İTÜ Afet Yönetimi Enstitüsü Müdürü: Toplanma alanlarının altyapısı acil durumda ihtiyaçları karşılayacak şekilde hazır olmalı
İstanbul Teknik Üniversitesi (İTÜ) Afet Yönetimi Enstitüsü Müdürü Prof. Dr. Mikdat Kadıoğlu, depremde toplanmaya uygun güvenli alanlar olan toplanma alanlarının altyapısının acil durumda ihtiyaçları karşılayacak şekilde hazır hale getirilmesinin önemine işaret etti.

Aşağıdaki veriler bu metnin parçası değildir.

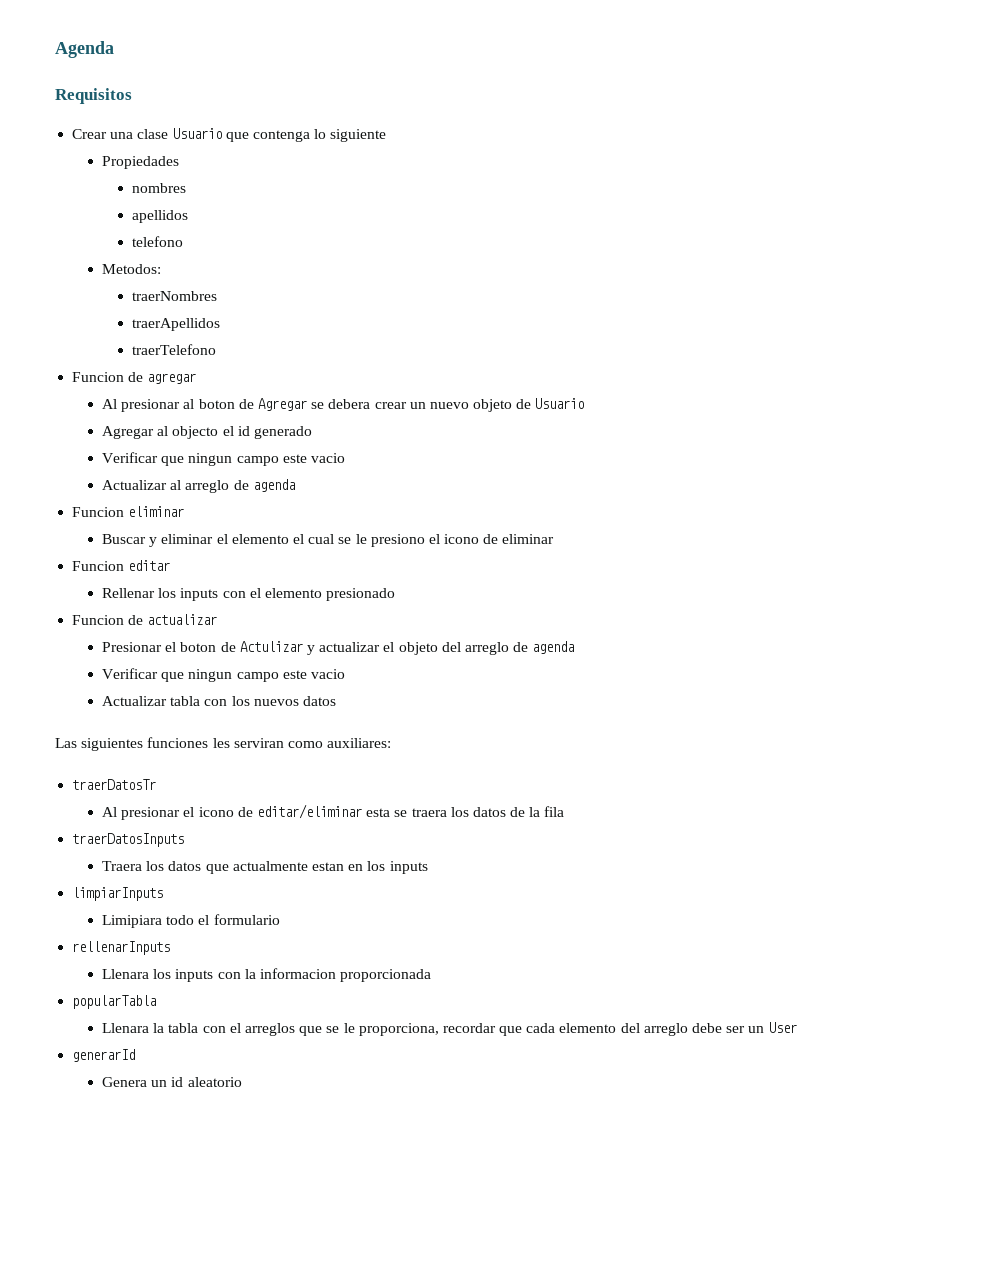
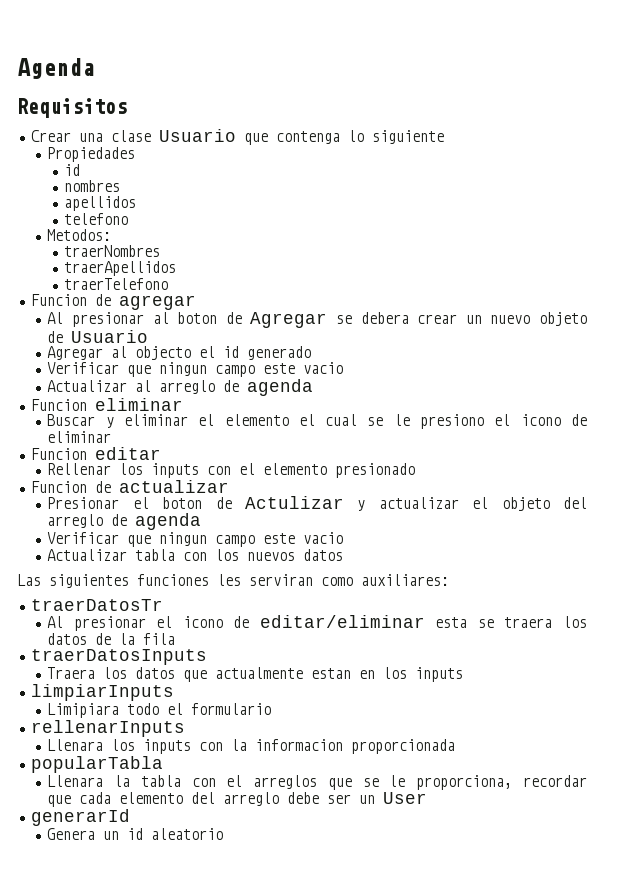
(180, 162) none -> [63,164,80,176] // id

Prof. Dr. Kadıoğlu, Bingöl Üniversitesince İTÜ işbirliğiyle düzenlenen “Deprem Çalıştayı” dolayısıyla bulunduğu kentte AA muhabirine yaptığı açıklamada, Türkiye’de afet toplanma alanlarının belirlendiğini, bunların altyapılarının ise belediyeler tarafından hazır hale getirilmesi gerektiğini söyledi.
“Henüz altyapısı ile örnek göstereceğimiz bir toplanma alanı yok.” diyen Kadıoğlu, dünyada, özellikle de Japonya’da belirlenen afet toplanma alanlarının normalde konserlerin, toplantıların, pikniklerin yapıldığı yerler olduğunu anlattı.
Kadıoğlu, bu alanların acil durumlarda insanların en temel ihtiyaçlarını karşılayabilecek durumda olması gerektiğini vurgulayarak şöyle devam etti:
“Acil toplanma alanlarında afet zamanlarında kullanılmak amacıyla foseptik çukurları açılır. Normalde bazılarının üzeri kapalıdır. Ama afet anında açılır ve bir kulübe tuvalete dönüştürülebilir. Bankların çoğu yemek pişirilecek şekilde ayarlanmıştır. Çardaklar vardır bu parklarda ve üzerlerine naylon kılıf geçirilerek sahra hastanesine dönüştürülür. Özellikle bu parkların altında yuvarlak, depremde sağı solu kırılmayacak tanklar vardır. Oraya barınmak için gelen kişilere bu tanklar su sağlar. En azından acil zamanlarda üç gün insanların ihtiyaçlarını karşılayacak şekilde altyapısı vardır bu alanların. Toplanma alanlarının insanların yeme, içme, tuvalet gibi en temel ihtiyaçlarını sağlayacak şekilde altyapısı olması gerekiyor. Şu an buna örnek pek yok, varsa da 1-2 tane. Türkiye’de bunların yaygınlaşması lazım.”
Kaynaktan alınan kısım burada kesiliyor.